§ **TASK INSTRUCTIONS**
In the records that follow, count each line where the string "worn" occurs. Provide the total and no other text.

[Collected data entries]
★ ★ ★ ★
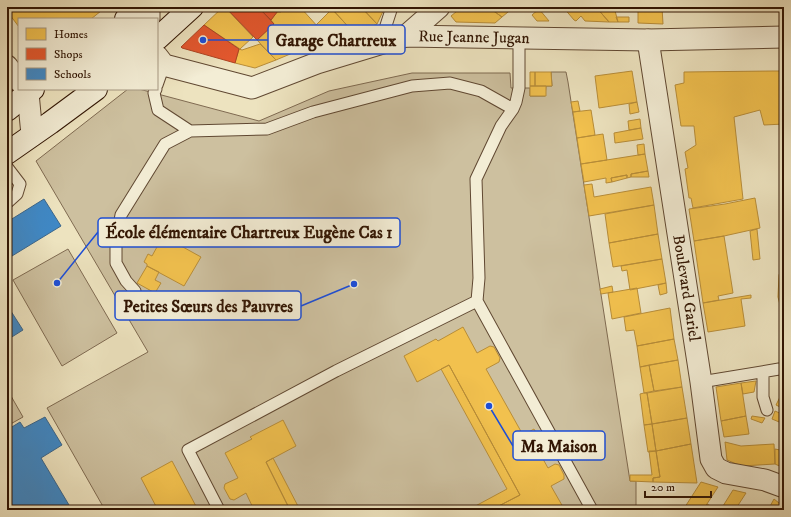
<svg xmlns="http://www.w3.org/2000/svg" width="791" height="517" viewBox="0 0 791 517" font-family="'IM FELL DW Pica',serif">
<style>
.green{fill:#cdc09f;stroke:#7f6a51}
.homes{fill:#f2c14e;stroke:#b88d38}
.shops{fill:#e4572e;stroke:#ae4321}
.schools{fill:#3f88c5;stroke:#3b668b}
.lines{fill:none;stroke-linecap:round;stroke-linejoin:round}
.lane-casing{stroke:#604832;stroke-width:13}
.street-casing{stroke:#604832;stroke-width:23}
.secondary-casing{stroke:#311503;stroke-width:24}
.lane{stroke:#f3edd5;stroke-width:11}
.street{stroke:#f3edd5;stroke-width:21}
.secondary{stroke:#f3edd5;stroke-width:22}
.labels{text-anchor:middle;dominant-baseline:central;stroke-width:4;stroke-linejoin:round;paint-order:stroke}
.street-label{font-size:16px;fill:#311503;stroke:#f3edd5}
.leader{fill:none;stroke:#1d4ed8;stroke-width:1.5}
.callout-dot{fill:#1d4ed8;stroke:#f3edd5;stroke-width:1.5}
.callout{fill:#f3edd5;stroke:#1d4ed8;stroke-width:1.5}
.callout-label{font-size:17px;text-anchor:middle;font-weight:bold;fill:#311503}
</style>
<rect width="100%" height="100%" fill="#ede3bf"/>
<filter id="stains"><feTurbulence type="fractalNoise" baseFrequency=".005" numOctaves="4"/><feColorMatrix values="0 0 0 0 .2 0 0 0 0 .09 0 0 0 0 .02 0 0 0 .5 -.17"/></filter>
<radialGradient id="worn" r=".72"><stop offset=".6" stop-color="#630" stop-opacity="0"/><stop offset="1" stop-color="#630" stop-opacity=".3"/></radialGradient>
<path class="green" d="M551,72H566L568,82L630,481H636V510H105L47,408L148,352L36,161L128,89H139L259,121L329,91L412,73H510L511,88H530V96H545L546,86H552Z
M68,249L117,333L62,366L13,280Z
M7,389L23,417L7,426Z"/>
<path class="homes" d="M7,7H106L91,19H19V27L7,11Z
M223,7H225L253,37L240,49L204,25Z
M289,7H300L328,38L276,60L257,40L274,24L271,20L277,12H281L283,10L287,9Z
M332,7H361L377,24L355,34L332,9Z
M361,7H385L377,24Z
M462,7H488L502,17L495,23L456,22L451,16Z
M488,7H514L502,17Z
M563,7H596L609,22L585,21L581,16L576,21L574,20Z
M596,7H614L618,22H609Z
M647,7H662L663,24L638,23V8H647Z
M332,9L355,34L330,41L328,39V38L316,25Z
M539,9L549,21H537L532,15Z
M616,17H629V22H618Z
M260,44L276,60L255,68L235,63L239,49L242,50Z
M632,71L637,102L599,108L595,76Z
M773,71H784V124L764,125L760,110L734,117L743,199L693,208L691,198H689L685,169L688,168L685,152L696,145L694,126H681L675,85L684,83V72Z
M530,72H535V86H530Z
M535,72H551L552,86H535Z
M530,86H546V96H530Z
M578,101L580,111L573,112L571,102Z
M637,102L639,112L630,114L629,104Z
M591,110L595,135L577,138L573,112Z
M640,119L641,128L629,130L628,121Z
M641,128L643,139L615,143L614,133Z
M603,134L607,160L581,164L577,138Z
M644,144L645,154L638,155L637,145Z
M645,154L648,171L631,174V177L627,178V175L611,178L612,182L606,183V178L584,182L581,164Z
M648,171L649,177H631V174Z
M627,175V178L612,182L611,178Z
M592,184L594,197L651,187L654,205L589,216L584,185Z
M755,198L760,228L724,236L694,241L689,209L725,204Z
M654,205L658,234L609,243L605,214Z
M757,229L760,259L753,260L750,231Z
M658,234L662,259L613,267L609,243Z
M163,236L201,257L184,286L147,266V264L144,262L148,254L152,256Z
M724,236L733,293L718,296L719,300L703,303L694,241Z
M662,259L666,283L630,290L627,270L622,271L621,266Z
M783,264H784V315L782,313L778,297L779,275Z
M147,266L159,272L155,280L161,283L155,293L137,283Z
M666,283L667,293L660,295L658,285Z
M612,286L613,292L601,294L600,289Z
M637,288L641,313L612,319L608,293Z
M751,295V298L741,299L745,326L708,332L703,303Z
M670,308L674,339L637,346L634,330L626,331L624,317Z
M463,327L477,353L490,346L494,347L500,358L499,362L486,369L523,435L534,429L548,455L543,459L548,468L555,464L559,465L564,475V479L551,486L563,507L561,508L562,510H491L520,495L449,365L417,382L404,356L436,339L438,341Z
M674,339L678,360L640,367L637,346Z
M678,360L682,387L654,391L649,365Z
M449,365L520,495L491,510H468L507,489L441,369Z
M649,365L654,391L644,393L640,367Z
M756,381L754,392L743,394L741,383Z
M741,383L746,416L721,421L716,387Z
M682,387L687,418L652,424L647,393Z
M784,389V409L776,405Z
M644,393H647L652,424L644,425L640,394Z
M775,411L784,415V424L772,419Z
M746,416L749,434L724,437L721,421Z
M752,416L765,418L762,423L751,419Z
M687,418L691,444L656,451L652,424Z
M283,420L296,446L266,462L290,510H254L246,493L234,500L230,499L224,488L225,484L238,478L225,453L252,439L250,437Z
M652,424L656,451L648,452L644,425Z
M725,442L741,446L774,444L775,464L742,466L734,463L727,460Z
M784,442V468L775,464V449L780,450Z
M691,444L697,483L653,482V478L660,477L656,451Z
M649,451H656L660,477L653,478V482L630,481V475H652Z
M273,458L300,510H290L266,462Z
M172,461L198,510H158L141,478Z
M701,482L718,487L703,510H683Z
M733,490L746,493L735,510H728L723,506Z
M774,499L784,507V510H768Z
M707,504L718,510H703Z"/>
<path class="shops" d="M225,7H258L274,24L257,40Z
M258,7H281L271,20Z
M204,25L239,49L235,63L182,48L181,47Z"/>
<path class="schools" d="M44,199L61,226L12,256L7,247V222Z
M7,305L23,330L7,340Z
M45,417L62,445L41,458L72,510H10L7,504V430L20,422L24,428Z"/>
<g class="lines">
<g class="lane-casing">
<path id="lane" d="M380,44L392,7
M157,85L164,65
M156,89L154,93L158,110L190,131L267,129L313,112L412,86L450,83L481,91L513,109
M7,167L20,184L17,194L7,203
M135,291L126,281L116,263V241L121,215L165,144L190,131
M477,301L592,510
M763,372V397L767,410
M701,382L779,369
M219,510L188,450L336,371L477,301L479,278L476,179L501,126L513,109L516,102L519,88V38"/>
</g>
<g class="street-casing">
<g id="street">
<path d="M149,19V7"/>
<path d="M406,36L439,7"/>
<path id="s1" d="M648,40L701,382L711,459L716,468L726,473L765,480L784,487"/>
<path id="s2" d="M157,56L164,65L252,88L317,63L406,36L648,40L784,37"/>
<path d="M7,66L19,81"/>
<path d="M25,89L28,93L32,135"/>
</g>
</g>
<g class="secondary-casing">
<path id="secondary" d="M126,19L142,7
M157,39L192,7
M7,110L33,89
M7,153L50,123L96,89"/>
</g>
<use href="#lane" class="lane"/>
<use href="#street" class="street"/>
<use href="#secondary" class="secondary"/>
</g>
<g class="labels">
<g class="street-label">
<text stroke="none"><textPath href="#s2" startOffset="333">Rue Jeanne Jugan</textPath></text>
<text stroke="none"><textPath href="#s1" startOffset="251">Boulevard Gariel</textPath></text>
</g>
</g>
<path class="leader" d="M203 40L268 40M57 283L98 232M354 284L301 306M489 406L513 446"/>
<g class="callout-dot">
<circle cx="203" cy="40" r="4"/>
<circle cx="57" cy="283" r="4"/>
<circle cx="354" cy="284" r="4"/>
<circle cx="489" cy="406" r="4"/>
</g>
<g class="callout">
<rect x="268" y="25" width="137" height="29" rx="4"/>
<rect x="98" y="218" width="302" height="29" rx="4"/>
<rect x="115" y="291" width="186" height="29" rx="4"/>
<rect x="513" y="431" width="92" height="29" rx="4"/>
</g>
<g class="callout-label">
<text x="336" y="46">Garage Chartreux</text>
<text x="249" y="238">École élémentaire Chartreux Eugène Cas 1</text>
<text x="208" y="312">Petites Sœurs des Pauvres</text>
<text x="559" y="452">Ma Maison</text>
</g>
<rect width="791" height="517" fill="none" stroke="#ede3bf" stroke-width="24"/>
<rect x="8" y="8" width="775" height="501" fill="none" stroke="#311503" stroke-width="2"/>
<rect x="12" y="12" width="767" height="493" fill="none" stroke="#311503"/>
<rect x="18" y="18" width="140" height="72" fill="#f3edd5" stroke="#a59781"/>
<rect x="26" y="28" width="20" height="12" fill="#f2c14e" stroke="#a59781"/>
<text x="54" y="38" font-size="12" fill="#311503">Homes</text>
<rect x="26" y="48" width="20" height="12" fill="#e4572e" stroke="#a59781"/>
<text x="54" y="58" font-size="12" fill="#311503">Shops</text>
<rect x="26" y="68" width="20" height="12" fill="#3f88c5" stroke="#a59781"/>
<text x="54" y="78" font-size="12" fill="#311503">Schools</text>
<path d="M645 491v6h66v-6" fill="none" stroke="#311503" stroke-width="2"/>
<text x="651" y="491" font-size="12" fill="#311503" stroke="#f3edd5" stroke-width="3" paint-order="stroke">20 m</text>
<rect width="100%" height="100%" filter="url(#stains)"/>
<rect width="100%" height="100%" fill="url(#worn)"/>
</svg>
★ ★ ★ ★
§ **COMPLETED TASK**
2